All choices have shown more frailty than confidence recently. Guzz left NZ after 2019/20 (a la Frizell?) and came back a shadow. Whitelock blew his lid against England and otherwise has never been able to dominate a big side since. Barrett even now is prone to brain explosions and making errors when it matters most. So, they aren't going to go down as greats (as SA fans would have had half there side do before last weekend) but they are still bloody good players, good enough win another WC. Has Frizell, with his recently glimpses of finally being able to bring all his strengths together in his 60 mins, joined this group?

IDK, but they're lacking a super subs even if you were confident they had a surefire 6. Barrett is not really that type. Frizell certainly has shown that style for a while, he'd do some great stuff on D then go missing, or be a cog in attack, then not. He was sucking in the big ones after that fast start, but who could blame him. He didn't completely go missing afterwards.

I kinda like SB starting at 6. He is a gutsy 80 minute player, their best forward. I like the strategic advantage of going more mobile at the end of a game, moving him into lock. I like the ability to go tough, replacing both locks. I don't like to think size is a weakness at the top however, Ireland is going to beat you with game plans, and France with flair and movement. The long game with Ioane does not seemed to have worked. Frizlell is also good 8 cover, and Savea good Cane cover, but I actually wonder if one of those latter pair would be better replaced in a Final. Lock cover is also not currently at the super sub level. Lord's performances could well dictate what happens. Being able to have a young Guzzler on the bench would go a long way to forcing Fosters hand. Or would they be reaching to far, can not they play it safe with a veteran lock in Whitelock and an unknown loosie?
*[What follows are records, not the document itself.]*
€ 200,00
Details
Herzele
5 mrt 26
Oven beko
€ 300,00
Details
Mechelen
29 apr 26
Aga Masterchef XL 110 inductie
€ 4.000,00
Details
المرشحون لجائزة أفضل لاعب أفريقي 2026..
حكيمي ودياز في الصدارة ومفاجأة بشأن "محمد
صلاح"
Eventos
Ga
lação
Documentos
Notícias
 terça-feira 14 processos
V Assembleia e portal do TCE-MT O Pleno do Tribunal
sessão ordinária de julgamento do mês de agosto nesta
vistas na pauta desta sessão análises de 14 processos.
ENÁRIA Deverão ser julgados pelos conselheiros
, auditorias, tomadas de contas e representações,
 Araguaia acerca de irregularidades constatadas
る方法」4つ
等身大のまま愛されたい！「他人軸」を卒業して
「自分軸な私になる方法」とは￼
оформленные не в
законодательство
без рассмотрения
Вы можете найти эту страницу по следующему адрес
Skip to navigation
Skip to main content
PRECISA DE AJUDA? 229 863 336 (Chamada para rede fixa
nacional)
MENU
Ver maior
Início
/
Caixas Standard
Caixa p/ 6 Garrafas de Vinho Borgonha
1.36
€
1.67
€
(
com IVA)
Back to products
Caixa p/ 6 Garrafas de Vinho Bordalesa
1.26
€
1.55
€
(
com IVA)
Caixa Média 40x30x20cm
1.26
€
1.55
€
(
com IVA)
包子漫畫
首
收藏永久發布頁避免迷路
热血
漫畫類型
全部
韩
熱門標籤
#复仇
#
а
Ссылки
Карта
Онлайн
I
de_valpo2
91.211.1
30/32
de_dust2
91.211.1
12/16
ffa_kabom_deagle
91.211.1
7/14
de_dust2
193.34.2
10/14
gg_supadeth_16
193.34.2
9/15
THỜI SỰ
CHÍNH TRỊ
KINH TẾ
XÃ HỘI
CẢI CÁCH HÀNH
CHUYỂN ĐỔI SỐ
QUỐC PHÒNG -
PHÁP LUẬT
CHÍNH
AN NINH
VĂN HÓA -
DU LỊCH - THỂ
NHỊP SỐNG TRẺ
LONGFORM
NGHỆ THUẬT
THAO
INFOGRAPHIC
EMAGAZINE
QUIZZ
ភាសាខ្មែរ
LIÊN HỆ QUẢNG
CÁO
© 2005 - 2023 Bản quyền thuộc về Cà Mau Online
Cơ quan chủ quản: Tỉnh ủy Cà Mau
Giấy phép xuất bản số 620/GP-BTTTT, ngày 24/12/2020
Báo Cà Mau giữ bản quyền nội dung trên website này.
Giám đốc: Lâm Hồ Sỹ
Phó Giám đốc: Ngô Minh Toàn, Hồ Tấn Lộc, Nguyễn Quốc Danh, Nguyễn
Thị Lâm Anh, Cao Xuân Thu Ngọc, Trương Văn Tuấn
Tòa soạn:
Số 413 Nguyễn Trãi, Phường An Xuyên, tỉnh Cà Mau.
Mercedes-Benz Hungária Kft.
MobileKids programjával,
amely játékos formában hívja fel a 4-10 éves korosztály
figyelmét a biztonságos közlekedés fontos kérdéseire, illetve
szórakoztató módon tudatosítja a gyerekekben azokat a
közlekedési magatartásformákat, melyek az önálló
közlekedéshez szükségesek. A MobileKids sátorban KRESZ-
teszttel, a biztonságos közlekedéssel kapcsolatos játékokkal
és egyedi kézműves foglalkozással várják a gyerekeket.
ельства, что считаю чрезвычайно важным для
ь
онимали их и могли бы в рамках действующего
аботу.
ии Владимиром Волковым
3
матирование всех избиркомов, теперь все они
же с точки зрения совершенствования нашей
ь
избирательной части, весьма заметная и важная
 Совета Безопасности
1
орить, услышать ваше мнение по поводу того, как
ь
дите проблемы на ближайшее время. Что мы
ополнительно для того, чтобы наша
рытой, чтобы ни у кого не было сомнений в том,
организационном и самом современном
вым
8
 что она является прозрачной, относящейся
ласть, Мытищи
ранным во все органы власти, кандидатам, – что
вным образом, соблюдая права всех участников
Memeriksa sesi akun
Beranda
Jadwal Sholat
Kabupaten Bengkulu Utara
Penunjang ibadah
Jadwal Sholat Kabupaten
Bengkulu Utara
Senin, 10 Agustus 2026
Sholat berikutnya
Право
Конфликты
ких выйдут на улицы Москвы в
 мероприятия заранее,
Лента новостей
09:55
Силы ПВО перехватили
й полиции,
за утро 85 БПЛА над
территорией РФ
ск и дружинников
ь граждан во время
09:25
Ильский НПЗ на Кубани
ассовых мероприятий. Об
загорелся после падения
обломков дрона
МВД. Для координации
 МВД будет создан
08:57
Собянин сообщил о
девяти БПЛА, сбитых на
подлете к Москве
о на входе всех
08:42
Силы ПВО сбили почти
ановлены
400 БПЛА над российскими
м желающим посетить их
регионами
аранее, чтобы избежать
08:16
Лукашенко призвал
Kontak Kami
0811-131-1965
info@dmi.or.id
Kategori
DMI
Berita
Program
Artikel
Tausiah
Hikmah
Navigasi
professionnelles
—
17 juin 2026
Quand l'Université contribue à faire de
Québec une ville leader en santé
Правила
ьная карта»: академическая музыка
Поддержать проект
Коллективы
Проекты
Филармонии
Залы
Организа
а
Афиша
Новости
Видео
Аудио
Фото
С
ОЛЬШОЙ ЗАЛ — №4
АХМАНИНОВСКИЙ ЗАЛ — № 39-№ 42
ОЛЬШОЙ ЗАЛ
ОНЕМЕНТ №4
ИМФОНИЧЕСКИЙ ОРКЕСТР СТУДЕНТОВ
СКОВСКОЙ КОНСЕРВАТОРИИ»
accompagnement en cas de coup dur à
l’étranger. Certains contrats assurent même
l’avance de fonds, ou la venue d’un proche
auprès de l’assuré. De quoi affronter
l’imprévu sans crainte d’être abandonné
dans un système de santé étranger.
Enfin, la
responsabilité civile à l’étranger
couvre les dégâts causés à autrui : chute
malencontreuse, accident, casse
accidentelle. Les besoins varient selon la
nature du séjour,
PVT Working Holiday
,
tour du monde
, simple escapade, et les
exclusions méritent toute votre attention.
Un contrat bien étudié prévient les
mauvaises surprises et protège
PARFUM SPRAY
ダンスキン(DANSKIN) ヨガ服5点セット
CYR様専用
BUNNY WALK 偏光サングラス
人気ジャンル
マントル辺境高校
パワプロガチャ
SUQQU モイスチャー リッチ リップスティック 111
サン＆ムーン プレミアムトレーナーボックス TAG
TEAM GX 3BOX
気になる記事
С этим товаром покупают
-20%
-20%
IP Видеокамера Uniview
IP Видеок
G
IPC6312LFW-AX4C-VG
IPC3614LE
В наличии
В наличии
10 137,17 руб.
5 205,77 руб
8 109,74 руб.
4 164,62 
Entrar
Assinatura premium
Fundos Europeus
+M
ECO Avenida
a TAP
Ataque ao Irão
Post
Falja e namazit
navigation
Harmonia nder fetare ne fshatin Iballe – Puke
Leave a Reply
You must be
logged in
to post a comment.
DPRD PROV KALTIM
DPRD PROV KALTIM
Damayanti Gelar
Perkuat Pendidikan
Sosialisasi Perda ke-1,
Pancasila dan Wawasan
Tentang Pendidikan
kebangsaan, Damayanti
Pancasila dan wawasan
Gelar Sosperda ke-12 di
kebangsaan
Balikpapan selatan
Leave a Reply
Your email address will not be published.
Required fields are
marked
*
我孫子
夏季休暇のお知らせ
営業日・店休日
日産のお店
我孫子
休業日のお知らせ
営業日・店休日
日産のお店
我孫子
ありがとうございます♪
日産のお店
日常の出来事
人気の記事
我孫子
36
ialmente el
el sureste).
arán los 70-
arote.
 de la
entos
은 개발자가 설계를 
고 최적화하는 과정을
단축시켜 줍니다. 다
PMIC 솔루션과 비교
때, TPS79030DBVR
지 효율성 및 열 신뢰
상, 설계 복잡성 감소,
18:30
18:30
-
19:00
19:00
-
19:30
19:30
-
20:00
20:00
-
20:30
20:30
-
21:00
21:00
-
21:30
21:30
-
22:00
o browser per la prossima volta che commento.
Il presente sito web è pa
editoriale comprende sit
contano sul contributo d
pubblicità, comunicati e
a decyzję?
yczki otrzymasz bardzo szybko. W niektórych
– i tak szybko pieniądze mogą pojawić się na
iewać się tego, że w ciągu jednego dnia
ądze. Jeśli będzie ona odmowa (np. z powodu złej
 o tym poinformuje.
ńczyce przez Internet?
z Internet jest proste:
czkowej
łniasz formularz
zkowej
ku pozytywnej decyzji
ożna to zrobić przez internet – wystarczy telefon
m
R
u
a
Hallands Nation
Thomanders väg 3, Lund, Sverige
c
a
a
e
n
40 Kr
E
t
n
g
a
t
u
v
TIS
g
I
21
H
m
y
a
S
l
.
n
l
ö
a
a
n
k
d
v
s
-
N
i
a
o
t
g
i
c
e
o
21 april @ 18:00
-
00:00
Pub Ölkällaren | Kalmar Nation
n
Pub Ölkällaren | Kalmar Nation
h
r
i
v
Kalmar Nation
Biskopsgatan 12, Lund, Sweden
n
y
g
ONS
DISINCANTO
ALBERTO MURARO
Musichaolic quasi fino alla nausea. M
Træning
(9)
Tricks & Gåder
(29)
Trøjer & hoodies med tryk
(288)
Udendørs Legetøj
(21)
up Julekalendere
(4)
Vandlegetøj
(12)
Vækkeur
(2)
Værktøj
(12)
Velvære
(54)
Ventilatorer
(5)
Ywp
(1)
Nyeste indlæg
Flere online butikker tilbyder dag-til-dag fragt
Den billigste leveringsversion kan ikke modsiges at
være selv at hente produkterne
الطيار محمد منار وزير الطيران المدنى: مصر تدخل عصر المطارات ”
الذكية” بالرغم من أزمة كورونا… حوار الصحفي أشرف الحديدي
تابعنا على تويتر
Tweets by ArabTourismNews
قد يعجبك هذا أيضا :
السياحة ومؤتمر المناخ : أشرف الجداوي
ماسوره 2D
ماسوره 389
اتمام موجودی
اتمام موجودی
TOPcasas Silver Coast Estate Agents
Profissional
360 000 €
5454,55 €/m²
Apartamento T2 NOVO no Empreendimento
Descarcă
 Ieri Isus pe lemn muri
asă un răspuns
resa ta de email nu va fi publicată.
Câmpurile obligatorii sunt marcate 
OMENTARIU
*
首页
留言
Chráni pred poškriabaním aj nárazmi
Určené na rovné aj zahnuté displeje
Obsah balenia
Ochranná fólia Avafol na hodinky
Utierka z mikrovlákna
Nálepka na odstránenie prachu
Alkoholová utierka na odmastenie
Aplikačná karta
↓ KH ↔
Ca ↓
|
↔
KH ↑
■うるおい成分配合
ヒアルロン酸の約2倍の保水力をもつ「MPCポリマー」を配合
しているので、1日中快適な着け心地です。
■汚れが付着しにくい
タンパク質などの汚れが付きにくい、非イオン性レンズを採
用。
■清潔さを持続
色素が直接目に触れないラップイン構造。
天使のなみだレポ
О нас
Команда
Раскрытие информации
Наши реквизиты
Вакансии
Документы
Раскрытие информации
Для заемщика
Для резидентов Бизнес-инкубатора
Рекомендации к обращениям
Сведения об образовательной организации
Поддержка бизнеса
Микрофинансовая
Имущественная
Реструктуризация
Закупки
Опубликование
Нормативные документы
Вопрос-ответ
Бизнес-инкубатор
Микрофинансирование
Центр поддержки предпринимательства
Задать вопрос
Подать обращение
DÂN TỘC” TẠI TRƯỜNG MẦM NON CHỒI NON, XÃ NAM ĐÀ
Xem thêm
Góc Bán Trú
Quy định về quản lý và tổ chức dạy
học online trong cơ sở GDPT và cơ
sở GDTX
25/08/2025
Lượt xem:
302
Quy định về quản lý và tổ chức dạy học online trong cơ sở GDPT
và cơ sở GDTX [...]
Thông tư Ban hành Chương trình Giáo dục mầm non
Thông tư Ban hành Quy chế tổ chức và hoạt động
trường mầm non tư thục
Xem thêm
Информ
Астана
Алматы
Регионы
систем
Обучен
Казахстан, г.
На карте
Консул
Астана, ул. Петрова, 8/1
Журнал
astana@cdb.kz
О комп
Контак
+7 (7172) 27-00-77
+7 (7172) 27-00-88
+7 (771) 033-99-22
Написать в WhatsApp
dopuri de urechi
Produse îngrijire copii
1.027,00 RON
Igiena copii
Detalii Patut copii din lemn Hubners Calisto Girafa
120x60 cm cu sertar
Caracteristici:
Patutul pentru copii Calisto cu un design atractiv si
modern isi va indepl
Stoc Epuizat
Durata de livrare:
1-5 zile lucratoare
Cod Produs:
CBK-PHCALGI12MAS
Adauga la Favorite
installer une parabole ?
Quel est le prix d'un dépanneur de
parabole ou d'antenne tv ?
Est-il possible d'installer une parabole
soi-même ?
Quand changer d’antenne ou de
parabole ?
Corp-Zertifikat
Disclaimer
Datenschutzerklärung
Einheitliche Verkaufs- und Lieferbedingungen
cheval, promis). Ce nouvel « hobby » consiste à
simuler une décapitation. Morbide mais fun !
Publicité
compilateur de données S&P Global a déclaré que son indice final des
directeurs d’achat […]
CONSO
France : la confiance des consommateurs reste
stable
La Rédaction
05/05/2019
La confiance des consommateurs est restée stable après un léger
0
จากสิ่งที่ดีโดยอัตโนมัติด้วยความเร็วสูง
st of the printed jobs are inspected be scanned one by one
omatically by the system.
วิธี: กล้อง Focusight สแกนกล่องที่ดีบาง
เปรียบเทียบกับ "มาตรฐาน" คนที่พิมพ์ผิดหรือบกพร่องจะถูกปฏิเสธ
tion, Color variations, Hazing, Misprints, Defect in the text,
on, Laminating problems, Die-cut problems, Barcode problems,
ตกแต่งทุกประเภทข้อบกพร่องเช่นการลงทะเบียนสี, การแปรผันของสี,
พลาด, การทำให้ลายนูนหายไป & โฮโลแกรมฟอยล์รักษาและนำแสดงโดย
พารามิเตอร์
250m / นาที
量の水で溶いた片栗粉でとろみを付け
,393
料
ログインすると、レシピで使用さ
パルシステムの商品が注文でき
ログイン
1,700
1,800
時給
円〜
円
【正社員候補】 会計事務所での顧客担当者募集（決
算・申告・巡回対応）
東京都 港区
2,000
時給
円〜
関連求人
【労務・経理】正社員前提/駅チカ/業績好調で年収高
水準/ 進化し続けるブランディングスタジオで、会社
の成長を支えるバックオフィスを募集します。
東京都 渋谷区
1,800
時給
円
With what the other sides are bringing to the party, perhaps not.

J
Jeremy 360 days ago

Scott Barrett has got to be in there. He is at his physical peak and is like the Retallick of old.

T
Tim 360 days ago

I would bring Whitlock off the bench with 20-25 minutes left as he will be fired up, it also enables him to come back from injury with a lighter run.
Scott Barrett will take over Whitelock when he leaves at the end of the RWC, so he will get more starts to prepare him.
Whitelock is a very good scrummager so he could be part of our own bomb squad.